■ **Input records**:
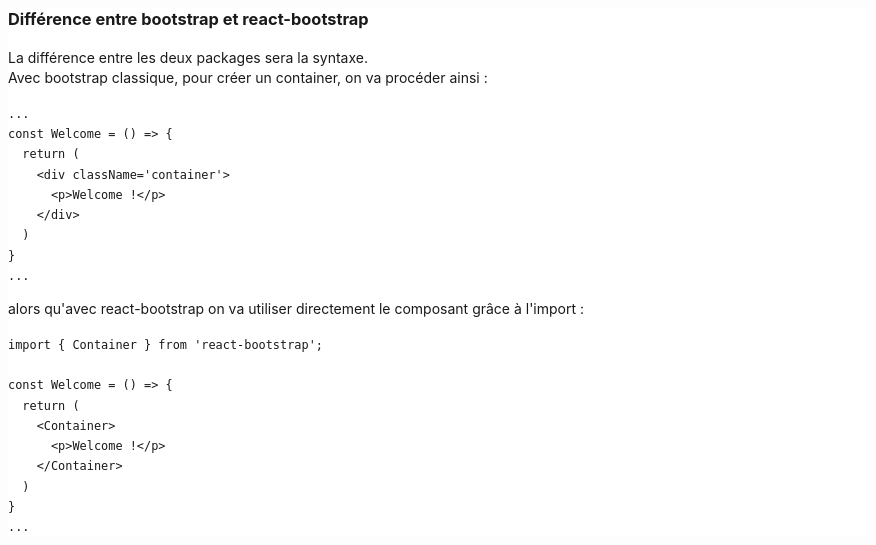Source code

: ### Différence entre bootstrap et react-bootstrap

La différence entre les deux packages sera la syntaxe.  
Avec bootstrap classique, pour créer un container, on va procéder ainsi :  
```JS
...
const Welcome = () => {
  return (
    <div className='container'>
      <p>Welcome !</p>
    </div>
  )
}
...
```
alors qu'avec react-bootstrap on va utiliser directement le composant grâce à l'import : 
```JS
import { Container } from 'react-bootstrap';

const Welcome = () => {
  return (
    <Container>
      <p>Welcome !</p>
    </Container>
  )
}
...
```

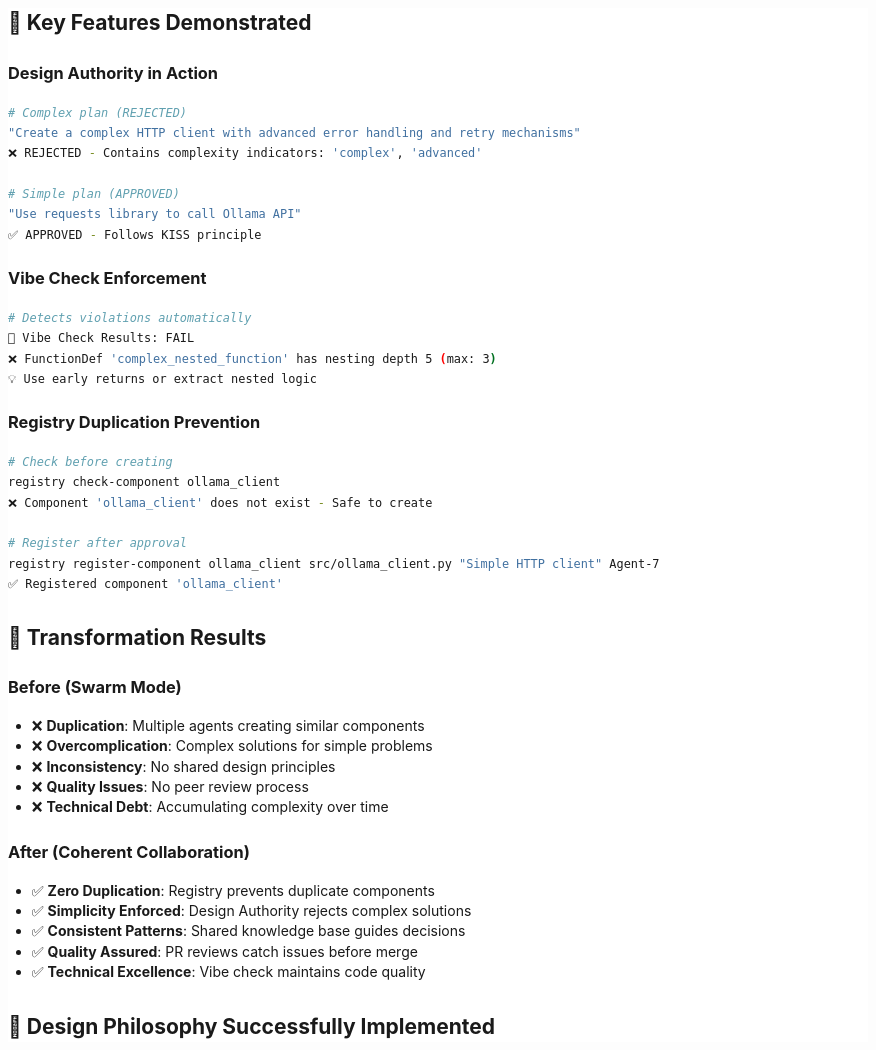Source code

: ## 🎯 Key Features Demonstrated

### Design Authority in Action
```bash
# Complex plan (REJECTED)
"Create a complex HTTP client with advanced error handling and retry mechanisms"
❌ REJECTED - Contains complexity indicators: 'complex', 'advanced'

# Simple plan (APPROVED)  
"Use requests library to call Ollama API"
✅ APPROVED - Follows KISS principle
```

### Vibe Check Enforcement
```bash
# Detects violations automatically
🎯 Vibe Check Results: FAIL
❌ FunctionDef 'complex_nested_function' has nesting depth 5 (max: 3)
💡 Use early returns or extract nested logic
```

### Registry Duplication Prevention
```bash
# Check before creating
registry check-component ollama_client
❌ Component 'ollama_client' does not exist - Safe to create

# Register after approval
registry register-component ollama_client src/ollama_client.py "Simple HTTP client" Agent-7
✅ Registered component 'ollama_client'
```

## 🚀 Transformation Results

### Before (Swarm Mode)
- ❌ **Duplication**: Multiple agents creating similar components
- ❌ **Overcomplication**: Complex solutions for simple problems  
- ❌ **Inconsistency**: No shared design principles
- ❌ **Quality Issues**: No peer review process
- ❌ **Technical Debt**: Accumulating complexity over time

### After (Coherent Collaboration)
- ✅ **Zero Duplication**: Registry prevents duplicate components
- ✅ **Simplicity Enforced**: Design Authority rejects complex solutions
- ✅ **Consistent Patterns**: Shared knowledge base guides decisions
- ✅ **Quality Assured**: PR reviews catch issues before merge
- ✅ **Technical Excellence**: Vibe check maintains code quality

## 🎯 Design Philosophy Successfully Implemented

■ **Exercise directions**: Extract every line from the records above that contains the word "entre".

■ **Result**:
: ### Différence entre bootstrap et react-bootstrap
La différence entre les deux packages sera la syntaxe.  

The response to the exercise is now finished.